What is expected:
All entries below must be given again exactly as they stand.

Records for this task:
▬▬▬▬▬▬
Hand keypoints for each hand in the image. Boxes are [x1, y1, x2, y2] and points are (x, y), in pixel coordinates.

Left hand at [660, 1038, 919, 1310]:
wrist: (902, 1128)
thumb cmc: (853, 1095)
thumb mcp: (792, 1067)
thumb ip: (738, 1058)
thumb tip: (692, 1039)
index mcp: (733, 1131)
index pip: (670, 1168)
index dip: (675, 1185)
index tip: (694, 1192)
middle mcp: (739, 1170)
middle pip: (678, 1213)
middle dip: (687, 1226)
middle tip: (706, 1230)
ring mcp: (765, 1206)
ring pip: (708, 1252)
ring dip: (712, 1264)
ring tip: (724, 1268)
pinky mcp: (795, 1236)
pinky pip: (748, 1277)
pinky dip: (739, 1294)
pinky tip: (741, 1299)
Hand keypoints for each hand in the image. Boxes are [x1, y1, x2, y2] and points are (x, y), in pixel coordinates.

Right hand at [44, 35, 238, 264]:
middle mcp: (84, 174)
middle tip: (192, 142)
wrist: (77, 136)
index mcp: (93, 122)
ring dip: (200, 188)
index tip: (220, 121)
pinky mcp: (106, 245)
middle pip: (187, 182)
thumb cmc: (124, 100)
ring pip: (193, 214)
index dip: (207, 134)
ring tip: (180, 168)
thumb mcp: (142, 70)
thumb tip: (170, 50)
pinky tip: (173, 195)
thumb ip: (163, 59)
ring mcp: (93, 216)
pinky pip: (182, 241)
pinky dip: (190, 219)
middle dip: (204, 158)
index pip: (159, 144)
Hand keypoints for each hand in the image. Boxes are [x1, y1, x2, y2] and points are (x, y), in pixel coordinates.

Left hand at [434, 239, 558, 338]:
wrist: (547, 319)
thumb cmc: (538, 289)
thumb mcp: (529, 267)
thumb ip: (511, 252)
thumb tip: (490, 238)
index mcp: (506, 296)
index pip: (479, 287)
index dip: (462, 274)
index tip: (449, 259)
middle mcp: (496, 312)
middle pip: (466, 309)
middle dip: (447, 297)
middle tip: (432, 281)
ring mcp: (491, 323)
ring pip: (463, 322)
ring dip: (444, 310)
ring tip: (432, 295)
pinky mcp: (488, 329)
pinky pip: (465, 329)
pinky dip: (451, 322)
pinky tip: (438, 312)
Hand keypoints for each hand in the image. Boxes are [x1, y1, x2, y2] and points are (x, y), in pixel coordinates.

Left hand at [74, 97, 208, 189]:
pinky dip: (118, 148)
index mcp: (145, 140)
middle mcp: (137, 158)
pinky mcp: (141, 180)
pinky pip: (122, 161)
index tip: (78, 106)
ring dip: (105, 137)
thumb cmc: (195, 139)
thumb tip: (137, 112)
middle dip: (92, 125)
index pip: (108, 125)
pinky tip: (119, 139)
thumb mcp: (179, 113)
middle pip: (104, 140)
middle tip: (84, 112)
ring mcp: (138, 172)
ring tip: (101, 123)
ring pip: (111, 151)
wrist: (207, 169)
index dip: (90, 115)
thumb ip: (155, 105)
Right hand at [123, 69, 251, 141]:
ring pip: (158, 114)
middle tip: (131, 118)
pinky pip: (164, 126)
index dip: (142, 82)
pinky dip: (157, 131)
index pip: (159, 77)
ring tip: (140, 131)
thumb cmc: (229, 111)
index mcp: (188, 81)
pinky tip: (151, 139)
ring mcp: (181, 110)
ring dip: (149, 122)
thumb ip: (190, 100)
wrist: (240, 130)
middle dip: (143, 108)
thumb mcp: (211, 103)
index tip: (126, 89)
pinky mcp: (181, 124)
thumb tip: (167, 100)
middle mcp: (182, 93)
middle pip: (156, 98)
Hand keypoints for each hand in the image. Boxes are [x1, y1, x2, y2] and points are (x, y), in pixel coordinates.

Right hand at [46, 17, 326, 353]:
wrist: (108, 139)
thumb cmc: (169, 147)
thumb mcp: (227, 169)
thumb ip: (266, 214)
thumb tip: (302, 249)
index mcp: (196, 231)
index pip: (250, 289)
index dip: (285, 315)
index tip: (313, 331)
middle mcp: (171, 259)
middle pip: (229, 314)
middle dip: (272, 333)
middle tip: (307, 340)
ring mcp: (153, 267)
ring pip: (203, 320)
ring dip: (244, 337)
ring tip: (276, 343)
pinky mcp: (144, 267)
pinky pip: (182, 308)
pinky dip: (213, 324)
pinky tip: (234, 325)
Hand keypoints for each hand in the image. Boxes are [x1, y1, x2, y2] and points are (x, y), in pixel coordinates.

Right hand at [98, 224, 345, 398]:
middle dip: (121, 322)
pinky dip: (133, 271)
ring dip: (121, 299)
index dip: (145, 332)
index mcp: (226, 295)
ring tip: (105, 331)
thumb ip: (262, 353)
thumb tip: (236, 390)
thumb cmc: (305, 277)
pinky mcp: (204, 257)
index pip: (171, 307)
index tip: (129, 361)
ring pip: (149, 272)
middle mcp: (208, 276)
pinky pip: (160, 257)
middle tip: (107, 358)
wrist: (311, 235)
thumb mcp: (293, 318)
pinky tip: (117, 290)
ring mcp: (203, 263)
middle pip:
▬▬▬▬▬▬
Solution below:
Hand keypoints for each hand in the image. Boxes are [x1, y1, x2, y2] and points are (x, y), in pixel coordinates.

Left hand at [660, 1038, 919, 1310]:
wrist: (902, 1128)
thumb cmc: (853, 1095)
thumb mcp: (792, 1067)
thumb ip: (738, 1058)
thumb tip: (692, 1039)
index mcp: (733, 1131)
index pip: (670, 1168)
index dip: (675, 1185)
index tip: (694, 1192)
middle mcp: (739, 1170)
middle pip: (678, 1213)
middle dip: (687, 1226)
middle tip: (706, 1230)
ring mcp: (765, 1206)
ring pip: (708, 1252)
ring dip: (712, 1264)
ring tip: (724, 1268)
pinky mcp: (795, 1236)
pinky pip: (748, 1277)
pinky dip: (739, 1294)
pinky tip: (741, 1299)
Hand keypoints for each hand in the image. Boxes are [x1, y1, x2, y2] and points are (x, y), in pixel coordinates.

Right hand at [44, 35, 238, 264]:
middle mcp: (84, 174)
middle tip: (192, 142)
wrist: (77, 136)
index mcp: (93, 122)
ring dip: (200, 188)
index tip: (220, 121)
pinky mcp: (106, 245)
middle pip: (187, 182)
thumb cmc: (124, 100)
ring pip: (193, 214)
index dip: (207, 134)
ring tip: (180, 168)
thumb mcp: (142, 70)
thumb tip: (170, 50)
pinky tip: (173, 195)
thumb ip: (163, 59)
ring mcp: (93, 216)
pinky pip: (182, 241)
pinky dip: (190, 219)
middle dip: (204, 158)
index pip: (159, 144)
Hand keypoints for each hand in the image. Boxes are [x1, y1, x2, y2] and points are (x, y), in pixel coordinates.

Left hand at [434, 239, 558, 338]:
wrist: (547, 319)
thumb cmc: (538, 289)
thumb mcp: (529, 267)
thumb ip: (511, 252)
thumb tip: (490, 238)
index mcp: (506, 296)
index pip: (479, 287)
index dip: (462, 274)
index tip: (449, 259)
middle mcp: (496, 312)
middle pip: (466, 309)
middle dip: (447, 297)
middle tip: (432, 281)
ring mcp: (491, 323)
ring pip: (463, 322)
ring dip: (444, 310)
ring tip: (432, 295)
pinky mcp: (488, 329)
pinky pip: (465, 329)
pinky dip: (451, 322)
pinky tip: (438, 312)
Hand keypoints for each hand in the image. Boxes are [x1, y1, x2, y2] and points are (x, y), in pixel coordinates.

Left hand at [74, 97, 208, 189]:
pinky dip: (118, 148)
index mcp: (145, 140)
middle mcp: (137, 158)
pinky mcp: (141, 180)
pinky pip: (122, 161)
index tip: (78, 106)
ring dip: (105, 137)
thumb cmc: (195, 139)
thumb tip: (137, 112)
middle dip: (92, 125)
index pip: (108, 125)
pinky tip: (119, 139)
thumb mcp: (179, 113)
middle pip: (104, 140)
middle tip: (84, 112)
ring mcp: (138, 172)
ring tip: (101, 123)
ring pip: (111, 151)
wrist: (207, 169)
index dip: (90, 115)
thumb ip: (155, 105)
Right hand at [123, 69, 251, 141]:
ring pip: (158, 114)
middle tip: (131, 118)
pinky pip: (164, 126)
index dip: (142, 82)
pinky dip: (157, 131)
index pip: (159, 77)
ring tip: (140, 131)
thumb cmc: (229, 111)
index mcp: (188, 81)
pinky tip: (151, 139)
ring mcp: (181, 110)
ring dip: (149, 122)
thumb ip: (190, 100)
wrist: (240, 130)
middle dip: (143, 108)
thumb mcp: (211, 103)
index tip: (126, 89)
pinky mcp: (181, 124)
thumb tip: (167, 100)
middle mcp: (182, 93)
middle pip: (156, 98)
Hand keypoints for each hand in the image. Boxes are [x1, y1, x2, y2] and points are (x, y), in pixel coordinates.

Right hand at [46, 17, 326, 353]:
wrist: (108, 139)
thumb cmc: (169, 147)
thumb mcp: (227, 169)
thumb ip: (266, 214)
thumb tip: (302, 249)
index mcp: (196, 231)
index pip: (250, 289)
index dip: (285, 315)
index tip: (313, 331)
middle mcp: (171, 259)
middle pip: (229, 314)
middle dip: (272, 333)
middle tip: (307, 340)
ring mcp: (153, 267)
ring pip: (203, 320)
ring dip: (244, 337)
ring tip: (276, 343)
pinky mcp: (144, 267)
pinky pip: (182, 308)
pinky dip: (213, 324)
pinky tip: (234, 325)
Hand keypoints for each hand in the image. Boxes are [x1, y1, x2, y2] and points are (x, y), in pixel coordinates.

Right hand at [98, 224, 345, 398]:
middle dip: (121, 322)
pinky dip: (133, 271)
ring dip: (121, 299)
index dip: (145, 332)
index mcp: (226, 295)
ring tip: (105, 331)
thumb ip: (262, 353)
thumb tip: (236, 390)
thumb cmc: (305, 277)
pinky mcp: (204, 257)
index pip: (171, 307)
index tip: (129, 361)
ring pip: (149, 272)
middle mcp: (208, 276)
pinky pip: (160, 257)
middle tip: (107, 358)
wrist: (311, 235)
thumb mcp: (293, 318)
pinky tip: (117, 290)
ring mcp: (203, 263)
middle pip:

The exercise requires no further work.